Перевесившись через перила маленького балкончика бывших покоев князя Ээрдели, Гастер Болт, оставленный Теабраном в качестве смотрителя, уже несколько минут с любопытством наблюдал, как одна из тварей с пёстрым жёлтым хвостом с погремушкой, подначиваемая лениво почёсывающим в паху помощником Гастера Мехедаром, неторопливо нарезала круги вокруг зазевавшегося дикого кота, ведя по воздуху раздвоенным языком. Глядя на то, как аспид всё больше сужает капкан вокруг будущей жертвы, смотритель сломал зелёную веточку густо вьющейся по стене актинидии и сунул её в рот. Меланта давно ему внушала, что сок этого растения унимает боль в желудке, которой Гастер мучился уже не первую неделю, и что ему пора бы уже перестать упрямиться и послушать совета, как сделали Веснушка, Мехедар и другие его люди, одолеваемые тем же недугом, иначе скоро он совсем потеряет сон и замучает себя до смерти. Но только сегодня боль старого воеводы стала настолько невыносимой, что он наконец решил внять совету гирифорской власты и попробовать это неизвестное на Валеворе лекарство.

– Экх! – крякнул Болт, когда кислый сок, брызнувший в горло, заставил его скривиться пуще, чем проглоченная половина дикого лимонника, из которого его покойница-жена когда-то гнала питьё от похмелья. Гастер почувствовал, что его вот-вот стошнит, и согнулся пополам.

– Только не выплюньте, – приподняв тонкую бровку, предостерегала его Меланта своим низким голоском с металлическими, как и у её мужа, нотками. – У здешнего вида актинидии неприятный вкус, но вы же не неженка, не так ли? Хотите, чтобы больше не болело, – придётся терпеть.

Всего через пару секунд Гастер с изумлением обнаружил, что боль в его растревоженной утробе стала заметно слабее, потом ещё слабее, а через минуту и вовсе прекратилась. Воевода хмыкнул и покачал головой:

– Ишь, девка.

Он прожевал остатки ветки и выплюнул мякиш.

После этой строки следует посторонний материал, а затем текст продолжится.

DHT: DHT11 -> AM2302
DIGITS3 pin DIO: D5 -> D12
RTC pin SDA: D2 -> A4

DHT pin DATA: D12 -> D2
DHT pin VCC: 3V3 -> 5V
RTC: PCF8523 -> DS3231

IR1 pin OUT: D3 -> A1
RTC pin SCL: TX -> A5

С залива дул пробирающий до костей ветер и тревожил на небе разноцветные всполохи света, которые колыхались в выси подобно многочисленным стайкам светящегося планктона, что каждую ночь выносило на берег внизу. Осень у залива Горящего Неба пахла тиной, мхом и грязью. Сегодня небо над вздымающейся пенистыми волнами водой горело не так ярко и дерзко, как накануне, но радужные переливы в облаках определённо предупреждали о грядущем катаклизме. Слуги из местных, что остались у бывшей хозяйки Ровенны, шептались, что розовые и жёлтые всполохи – это верная примета шторма. Гастер уже видал, какие Ровенна переживала шквальные ветры, когда у донжона срывало кровлю, а из окон со стороны залива выбивало всё стекла. Год назад во время одной такой бури одна из молний попала прямиком в шпиль маяка, разбушевался пожар, из-за чего едва заживо не сгорело несколько охранников, а причинённый ущерб пришлось ликвидировать больше недели.

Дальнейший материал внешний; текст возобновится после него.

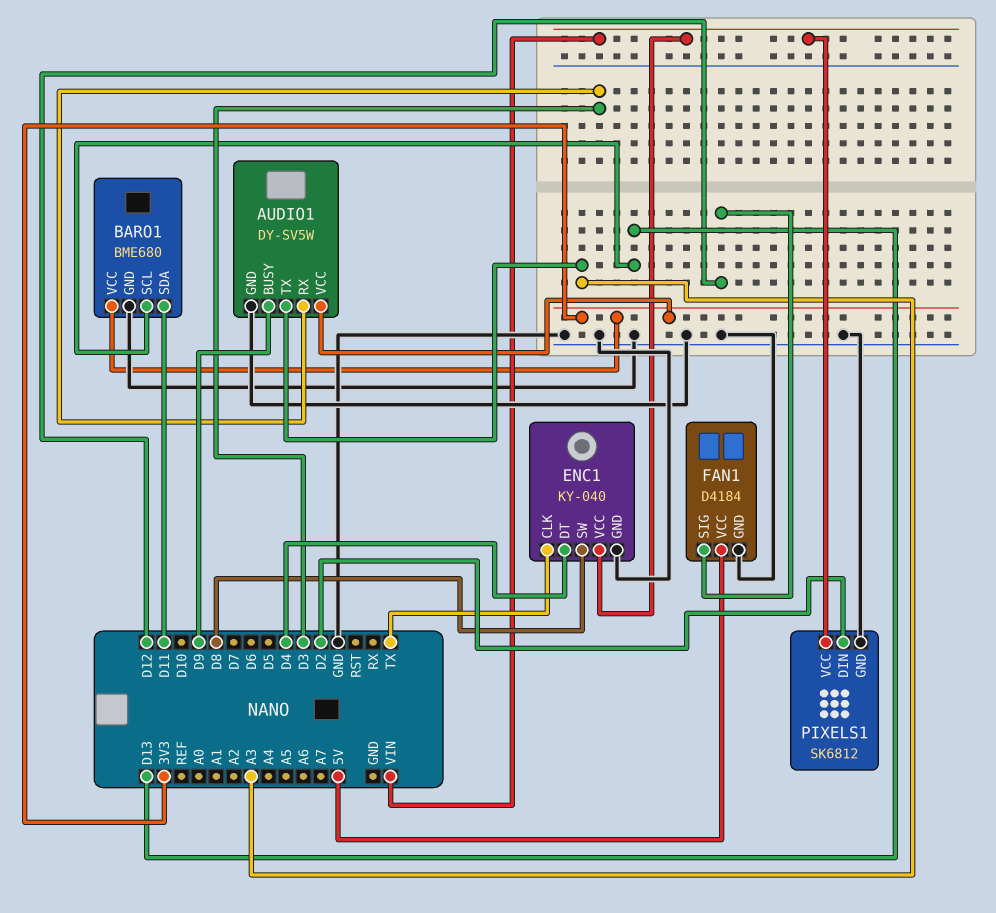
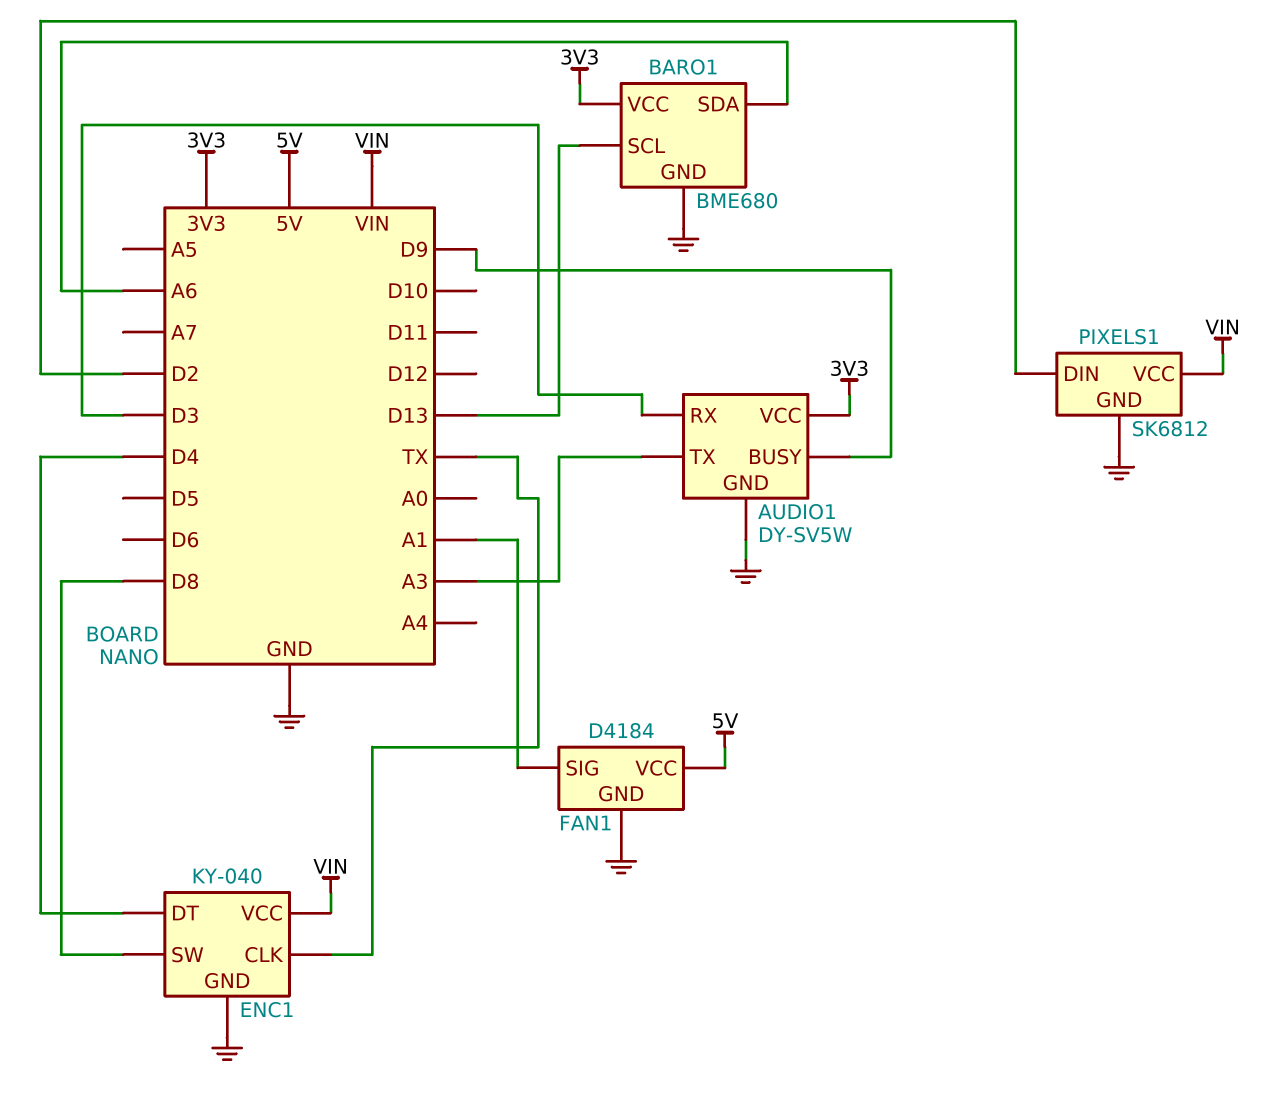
BARO1 pin SDA: D11 -> A6
FAN1 pin SIG: D12 -> A1

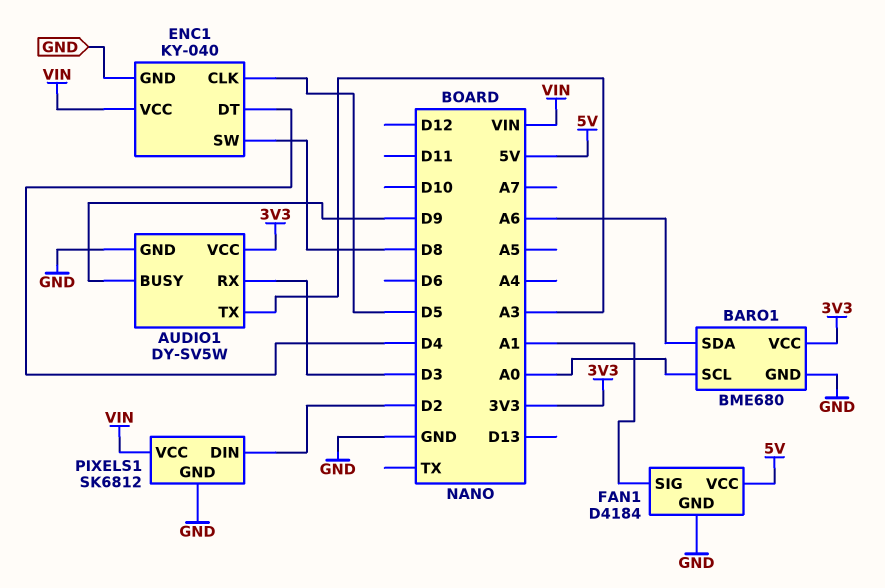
BARO1 pin SCL: D13 -> A0
ENC1 pin CLK: TX -> D5

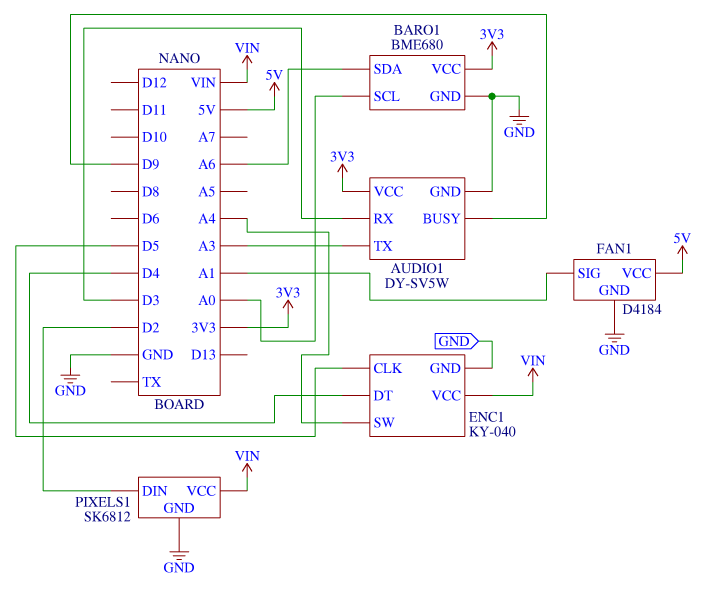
ENC1 pin SW: D8 -> A4

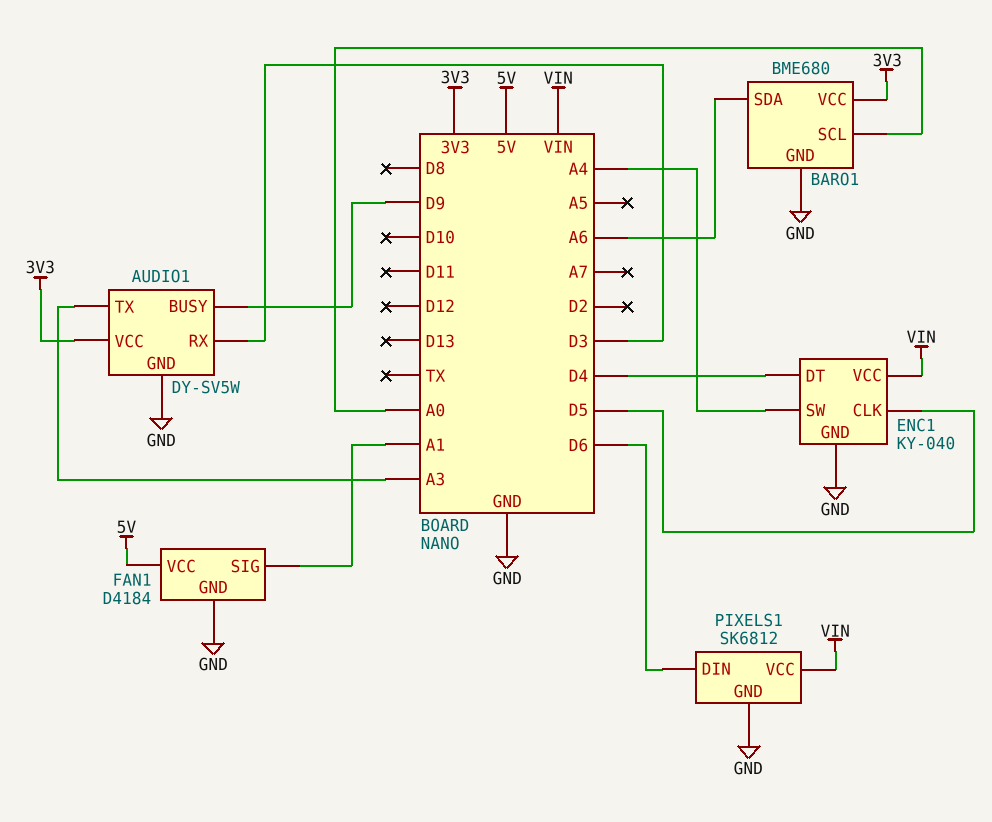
PIXELS1 pin DIN: D2 -> D6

Но штормы в этих землях были не самой страшной напастью. Несчастную Ровенну постоянно терроризировали лезущие из долины ядовитые змеи. Порой их под ступеньками и лавками находилось больше, чем в ином замке крыс. Гастер ещё в первый год своего дозора в сердце Гирифора приучился к тому, что перед тем, как войти в тёмное помещение или выйти в коридор, нужно светить перед собой факелом – всякая нечисть пугалась яркого света и расползалась по щелям через мгновение.

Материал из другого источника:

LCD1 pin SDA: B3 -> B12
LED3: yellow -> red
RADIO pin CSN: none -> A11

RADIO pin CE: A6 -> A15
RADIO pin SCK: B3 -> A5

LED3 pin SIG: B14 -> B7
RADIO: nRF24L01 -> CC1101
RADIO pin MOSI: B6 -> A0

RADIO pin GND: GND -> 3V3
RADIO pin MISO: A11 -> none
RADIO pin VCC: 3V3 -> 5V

А ведь Буккапекки ещё до нападения на Ровенну предупреждал, что местная земля кишмя кишит ползучими тварями, но к тому, что их будет так много, даже монсеньор оказался не готов. Напугалось святейшество тогда до такой степени, что приказало привести себя в выделенные ему покои только после того, как их трижды проверили солдаты, чтобы, не дай боже, какая змея не укусила святейшего отца за святейшую пятку. А покусали тогда много кого – каждый день с обрыва кидали не меньше десятка покойников – так хвостатые гады напоминали пришельцам, кто в Гирифоре настоящий владыка. Проредили в тот год местные змеи его людей очень сильно, даже жену не пощадили. Укусила её за палец маленькая красная змейка, и через два часа Гастер уже овдовел, а гирифорские бабы все как одна повторяли за властой:

– Наша земля не терпит чужаков.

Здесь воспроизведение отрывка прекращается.